Most of the advice was supportive and confidence building. It felt as though there was a group of women waiting in the wings with a reassuring look or gentle nudge should I need it in the future. This advice aided in building strength that I would need to rely on when the world inevitably felt as though it was crashing down around me. It was building a foundation from which I could gain strength.The gist of it was simple – trust myself, trust my body, trust the process.
The remainder was a cautionary tale of all the things I could do to permanently screw up my kid. This advice mocked me and declared with a laugh that I had no idea what I was in for. It told me the right way to hold, feed, bathe and love my child. It seemed endless. From it, I unknowingly let doubt into my motherhood.
I sailed along on my journey – in a boat that I thought was ready to weather the strongest storm any sea could muster. All the while, unknown to me, there were tiny cracks forming along the bottom. As I continued the cracks began to grow – slowly and surely I was taking on water.

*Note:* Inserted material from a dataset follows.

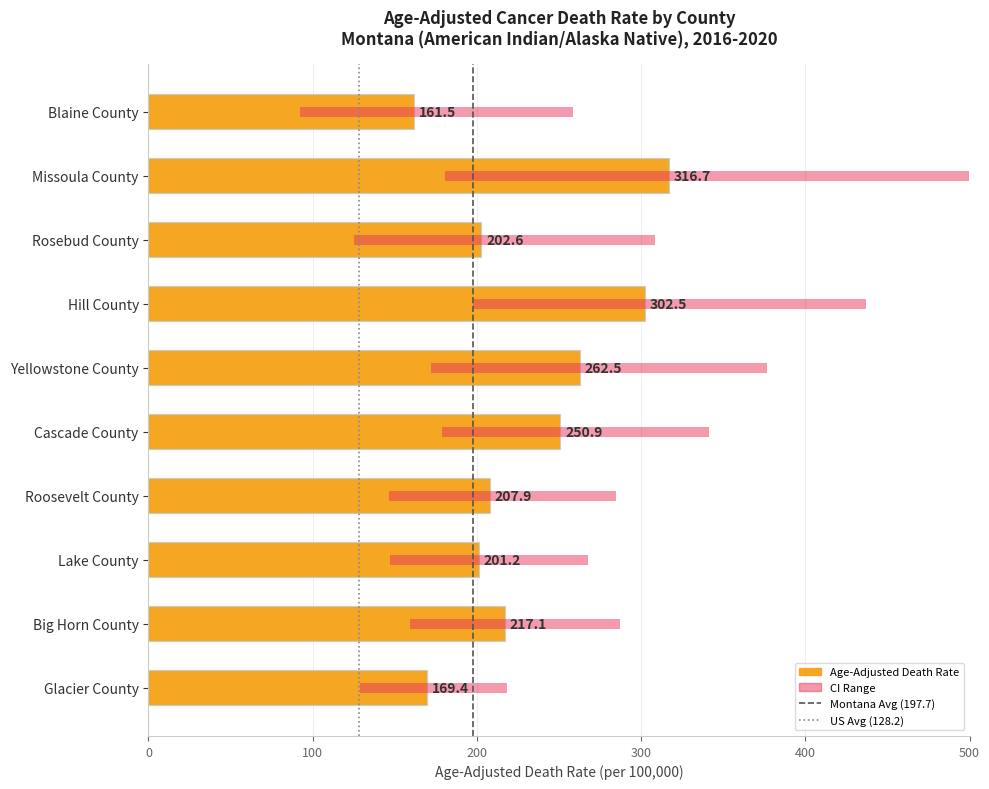

How many values in the Age-Adjusted Death Rate series exceed 217?

5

My labor began by the book. My water broke and contractions slowly grew to a constant rhythm. I had a birth plan and honestly hadn't considered a different path. I had neglected to give myself permission to change my mind. Hour by hour into the process, the cracks began to grow larger. The water was rising and my doubt was growing. I was told how we would proceed. I agreed and immediately regretted it. With this new weight, my ship sank and the water overtook me. I doubted myself. I was scared. I felt as though I was being pushed down a path and each new step meant I couldn’t go back. I forgot that I had the power to say yes or no or let’s wait. I forgot that it was my choice and I felt as though I had failed.

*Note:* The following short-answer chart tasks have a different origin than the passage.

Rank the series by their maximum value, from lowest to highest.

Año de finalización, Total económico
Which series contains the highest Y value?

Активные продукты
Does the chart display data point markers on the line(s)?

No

We mothers have absolute certainty that our children will grow, learn and flourish yet we second guess and question our actions every step of the way.
We remain certain that feet will learn to walk and hands will learn to grasp, but we are in constant search for our flaws for fear that others will find them first.
We all get knocked down, we all struggle, and we all carry the weight of the world on our shoulders.
Let us encourage each other instead of passing judgement.
Let us look to our victories instead of beating ourselves up over the few times we revealed to the world that we, too, are human.
Let us rest at night instead of lying awake picking apart our value by standards that are not attainable.
Let us be a source of strength for new moms and not create doubt in their journey.
Let us be a source of strength for each other.
And when we feel the tinge of doubt – let us ask our babies. For they will reassure us that there is nothing more beautiful, steadfast and powerful than a mother. They see us as we should see ourselves. We are a constant unshakable force with the power to heal wounds and mend broken hearts with a touch of our hands.
They know that mothers are magic.
I think it's time we start believing them.